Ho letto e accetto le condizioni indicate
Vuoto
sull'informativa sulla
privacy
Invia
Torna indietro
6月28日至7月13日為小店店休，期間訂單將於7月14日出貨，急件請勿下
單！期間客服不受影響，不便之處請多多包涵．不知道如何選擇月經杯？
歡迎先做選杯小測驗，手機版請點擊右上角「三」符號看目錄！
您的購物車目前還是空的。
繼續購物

Exercise directions: Retype the records above in full, exactly as they appear.

Answer to the exercise:
Ho letto e accetto le condizioni indicate
Vuoto
sull'informativa sulla
privacy
Invia
Torna indietro
6月28日至7月13日為小店店休，期間訂單將於7月14日出貨，急件請勿下
單！期間客服不受影響，不便之處請多多包涵．不知道如何選擇月經杯？
歡迎先做選杯小測驗，手機版請點擊右上角「三」符號看目錄！
您的購物車目前還是空的。
繼續購物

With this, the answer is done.